Try it
Reading the records below, find how many lines include the word "Vertigo" and give that number alone.
[[ Supplied records, beginning ]]
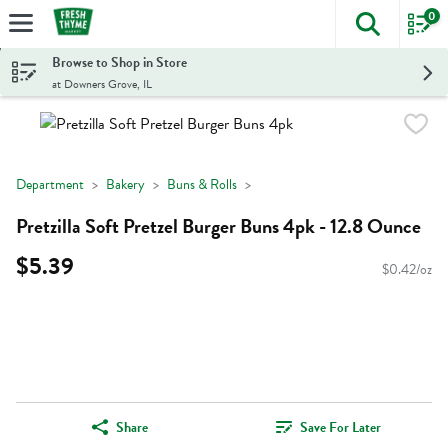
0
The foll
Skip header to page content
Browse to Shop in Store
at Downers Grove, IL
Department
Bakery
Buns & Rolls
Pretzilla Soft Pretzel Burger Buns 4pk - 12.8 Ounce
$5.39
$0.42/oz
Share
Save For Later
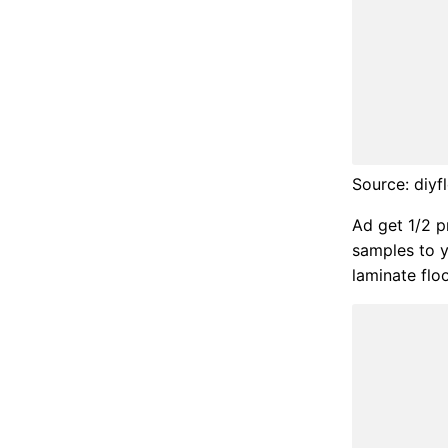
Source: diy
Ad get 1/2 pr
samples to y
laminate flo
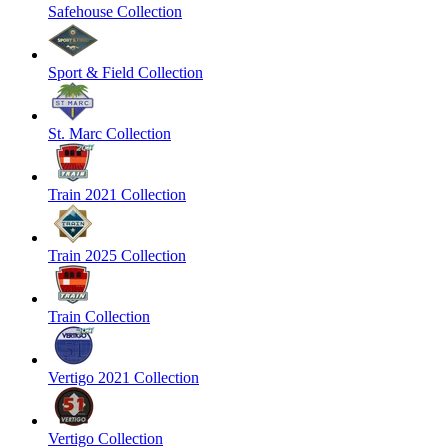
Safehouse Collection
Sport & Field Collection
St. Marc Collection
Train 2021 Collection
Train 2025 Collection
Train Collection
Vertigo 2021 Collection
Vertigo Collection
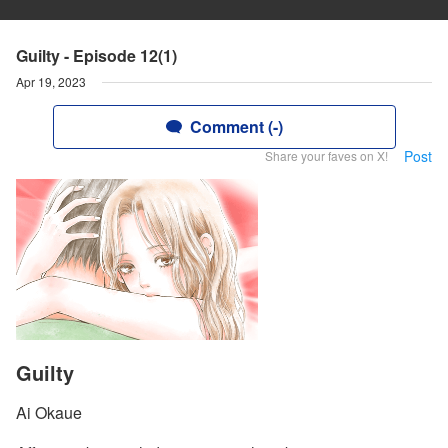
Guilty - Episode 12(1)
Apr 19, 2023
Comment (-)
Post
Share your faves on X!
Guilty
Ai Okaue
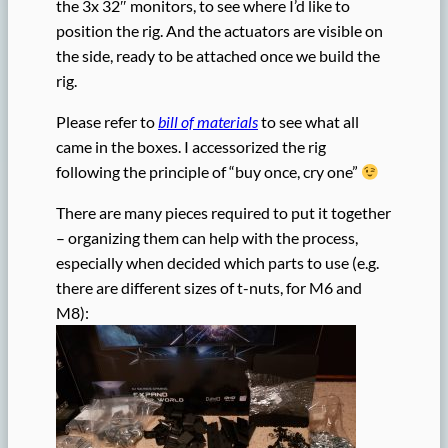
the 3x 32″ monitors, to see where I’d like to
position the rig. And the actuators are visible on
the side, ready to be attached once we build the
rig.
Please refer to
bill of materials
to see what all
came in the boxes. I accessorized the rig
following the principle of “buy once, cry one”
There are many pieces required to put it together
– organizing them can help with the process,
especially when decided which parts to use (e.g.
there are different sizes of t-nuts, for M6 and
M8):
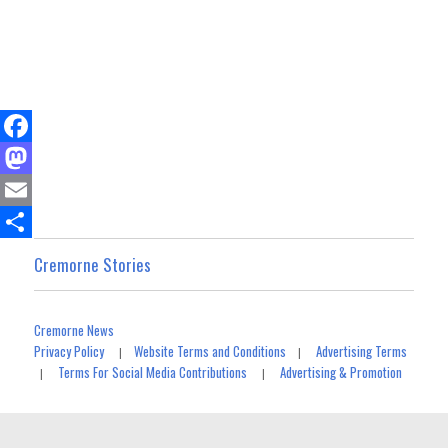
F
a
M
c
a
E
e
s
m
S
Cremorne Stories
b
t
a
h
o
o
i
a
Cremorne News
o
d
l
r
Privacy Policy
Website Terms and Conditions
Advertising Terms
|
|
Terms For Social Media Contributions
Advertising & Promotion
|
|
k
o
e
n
[[ Supplied records, end ]]
Written answer
2